Abstract Archives of the RSNA, 2014
Maria Boviatsi-Gavra, Presenter: Nothing to Disclose
James Patrick Connelly MBBS, Abstract Co-Author: Nothing to Disclose
Marguerite Du Preez, Abstract Co-Author: Nothing to Disclose
Celia O'Meara, Abstract Co-Author: Nothing to Disclose
Jamshed Bomanji, Abstract Co-Author: Nothing to Disclose
Leon Jonathan Menezes FRCR, Abstract Co-Author: Stockholder, General Electric Company
Research Grant, Advanced Accelerator Applications SA
Research Grant, Eli Lilly and Company
Congenital hyperinsulinism (CHI) is the most common cause of hypoglycaemia in infants. There are two histological types diffuse and focal which require different management. The limited resection of focal lesions is potentially curative. Thus the pre-operative differentiation is critical. The purpose of this study was to evaluate the use of PET/MR with 18F fluoro-L-DOPA to distinguish focal from diffuse CHI compared to PET/CT.
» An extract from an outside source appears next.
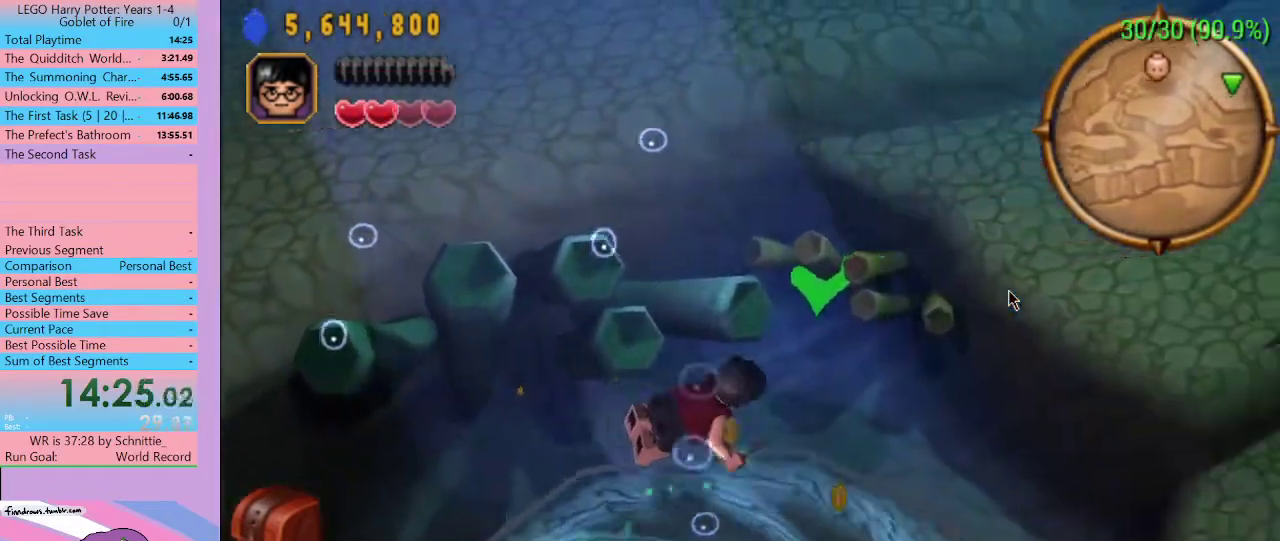
{"buttons": [], "left_stick": "down-right", "right_stick": "center", "events": [[333, "left_stick", "down-right"]]}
Twelve patients (2 boys, 10 girls; median age 6.7 months) with CHI underwent imaging on GE DVCT 64–slice PET/CT and PET/MR imaging on 3 Tesla Siemens Biograph mMR. Dynamic PET scans were acquired 20 and 40 min after injection of 4MBq/kg 18F-DOPA, with contrast enhanced CT, followed by PET/MRI with T2 weighted, diffusion weighted and T1-VIBE post gadolinium, 90 min post DOPA injection. Each acquisition was assessed by two independent observers with visual interpretation and confidence ratings. Standardized Uptake Values (SUVmax) were measured in the head, body and tail of pancreas at 40 minutes with PET/CT and at 90 minutes with PET/MR. Patients were diagnosed with focal versus diffuse CHI on the basis of visual analysis and a target to background ratio (TBR) of 1.5.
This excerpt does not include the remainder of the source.